WORK INSTRUCTIONS
Print the listing below from its first line up to and including the line with "USD 1.89 Bn", reproducing each line character for character and stopping there.

++++

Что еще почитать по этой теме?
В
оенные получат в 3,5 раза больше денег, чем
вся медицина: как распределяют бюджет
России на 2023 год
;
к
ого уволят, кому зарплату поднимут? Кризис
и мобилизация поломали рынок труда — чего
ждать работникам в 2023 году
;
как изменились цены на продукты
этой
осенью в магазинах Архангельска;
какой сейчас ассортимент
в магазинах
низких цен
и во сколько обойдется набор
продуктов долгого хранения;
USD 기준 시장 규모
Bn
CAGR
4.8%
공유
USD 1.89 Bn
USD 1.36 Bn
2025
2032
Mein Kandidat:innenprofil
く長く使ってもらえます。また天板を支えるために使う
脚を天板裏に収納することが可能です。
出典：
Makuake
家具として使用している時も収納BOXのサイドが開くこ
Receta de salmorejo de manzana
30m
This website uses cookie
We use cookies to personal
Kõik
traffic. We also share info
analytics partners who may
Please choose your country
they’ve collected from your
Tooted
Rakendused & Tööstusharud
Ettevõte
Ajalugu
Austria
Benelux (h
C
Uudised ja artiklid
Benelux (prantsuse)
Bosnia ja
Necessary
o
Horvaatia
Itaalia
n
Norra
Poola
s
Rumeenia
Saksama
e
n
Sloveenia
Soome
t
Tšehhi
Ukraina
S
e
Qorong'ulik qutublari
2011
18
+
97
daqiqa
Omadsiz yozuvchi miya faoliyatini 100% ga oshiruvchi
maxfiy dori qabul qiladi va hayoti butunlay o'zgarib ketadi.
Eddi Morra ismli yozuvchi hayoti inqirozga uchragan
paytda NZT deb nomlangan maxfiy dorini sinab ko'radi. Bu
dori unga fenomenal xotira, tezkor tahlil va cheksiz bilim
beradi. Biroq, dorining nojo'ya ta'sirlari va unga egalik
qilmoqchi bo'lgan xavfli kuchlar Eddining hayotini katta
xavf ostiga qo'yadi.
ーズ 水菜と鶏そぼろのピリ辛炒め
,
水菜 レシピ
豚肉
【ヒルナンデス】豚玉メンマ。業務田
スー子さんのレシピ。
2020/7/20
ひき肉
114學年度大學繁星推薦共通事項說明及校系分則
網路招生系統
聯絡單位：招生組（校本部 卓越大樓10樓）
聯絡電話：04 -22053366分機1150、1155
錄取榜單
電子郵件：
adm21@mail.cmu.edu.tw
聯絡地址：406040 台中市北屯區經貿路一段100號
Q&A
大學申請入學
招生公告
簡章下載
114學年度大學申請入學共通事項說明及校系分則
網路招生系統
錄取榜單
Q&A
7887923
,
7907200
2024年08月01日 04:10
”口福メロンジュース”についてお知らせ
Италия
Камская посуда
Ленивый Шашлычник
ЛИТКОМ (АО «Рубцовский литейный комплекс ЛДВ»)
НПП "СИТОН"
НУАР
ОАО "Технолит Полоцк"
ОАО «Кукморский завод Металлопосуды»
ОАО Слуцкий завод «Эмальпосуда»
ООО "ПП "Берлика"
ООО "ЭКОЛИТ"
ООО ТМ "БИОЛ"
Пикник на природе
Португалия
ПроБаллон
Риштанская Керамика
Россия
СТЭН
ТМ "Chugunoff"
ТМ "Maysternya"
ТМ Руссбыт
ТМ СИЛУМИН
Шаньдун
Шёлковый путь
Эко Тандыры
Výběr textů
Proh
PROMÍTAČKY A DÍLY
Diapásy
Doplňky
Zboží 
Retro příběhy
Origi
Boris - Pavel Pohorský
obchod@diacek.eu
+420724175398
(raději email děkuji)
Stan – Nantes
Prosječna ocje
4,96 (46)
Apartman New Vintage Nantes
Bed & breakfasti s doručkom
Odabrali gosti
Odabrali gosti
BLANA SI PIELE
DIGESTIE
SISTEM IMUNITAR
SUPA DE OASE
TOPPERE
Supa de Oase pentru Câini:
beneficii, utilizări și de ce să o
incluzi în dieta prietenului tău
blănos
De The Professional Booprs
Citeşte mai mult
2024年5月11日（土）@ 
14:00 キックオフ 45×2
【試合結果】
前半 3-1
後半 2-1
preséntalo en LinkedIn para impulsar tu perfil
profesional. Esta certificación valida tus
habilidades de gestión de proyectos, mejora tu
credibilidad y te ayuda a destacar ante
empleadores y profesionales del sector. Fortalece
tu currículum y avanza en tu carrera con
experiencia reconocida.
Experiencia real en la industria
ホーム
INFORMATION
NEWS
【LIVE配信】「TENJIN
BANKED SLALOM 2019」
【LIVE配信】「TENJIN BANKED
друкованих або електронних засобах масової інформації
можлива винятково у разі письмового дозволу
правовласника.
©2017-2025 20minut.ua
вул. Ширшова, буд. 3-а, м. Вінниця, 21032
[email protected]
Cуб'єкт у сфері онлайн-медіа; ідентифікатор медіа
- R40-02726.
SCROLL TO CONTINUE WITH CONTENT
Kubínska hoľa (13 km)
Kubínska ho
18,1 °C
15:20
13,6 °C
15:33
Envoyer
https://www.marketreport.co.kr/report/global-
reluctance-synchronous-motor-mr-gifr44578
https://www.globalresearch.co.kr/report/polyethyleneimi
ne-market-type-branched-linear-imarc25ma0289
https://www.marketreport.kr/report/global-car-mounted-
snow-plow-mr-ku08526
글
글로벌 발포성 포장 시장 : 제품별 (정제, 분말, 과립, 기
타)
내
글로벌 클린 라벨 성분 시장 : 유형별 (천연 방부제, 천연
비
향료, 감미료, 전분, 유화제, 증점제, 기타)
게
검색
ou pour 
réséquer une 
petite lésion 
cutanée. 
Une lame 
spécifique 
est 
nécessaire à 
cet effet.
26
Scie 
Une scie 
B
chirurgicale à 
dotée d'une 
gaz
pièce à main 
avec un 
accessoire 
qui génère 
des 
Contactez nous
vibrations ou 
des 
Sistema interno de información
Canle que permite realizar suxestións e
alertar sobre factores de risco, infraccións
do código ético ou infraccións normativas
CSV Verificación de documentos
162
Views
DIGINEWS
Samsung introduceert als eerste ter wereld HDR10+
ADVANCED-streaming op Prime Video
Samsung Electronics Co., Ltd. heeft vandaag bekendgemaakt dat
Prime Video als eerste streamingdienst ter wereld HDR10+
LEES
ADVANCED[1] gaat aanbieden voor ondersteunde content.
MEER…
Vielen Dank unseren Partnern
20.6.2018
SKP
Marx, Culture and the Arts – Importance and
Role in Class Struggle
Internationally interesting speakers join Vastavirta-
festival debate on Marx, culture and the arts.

++++

COMPLETED EXERCISE
Что еще почитать по этой теме?
В
оенные получат в 3,5 раза больше денег, чем
вся медицина: как распределяют бюджет
России на 2023 год
;
к
ого уволят, кому зарплату поднимут? Кризис
и мобилизация поломали рынок труда — чего
ждать работникам в 2023 году
;
как изменились цены на продукты
этой
осенью в магазинах Архангельска;
какой сейчас ассортимент
в магазинах
низких цен
и во сколько обойдется набор
продуктов долгого хранения;
USD 기준 시장 규모
Bn
CAGR
4.8%
공유
USD 1.89 Bn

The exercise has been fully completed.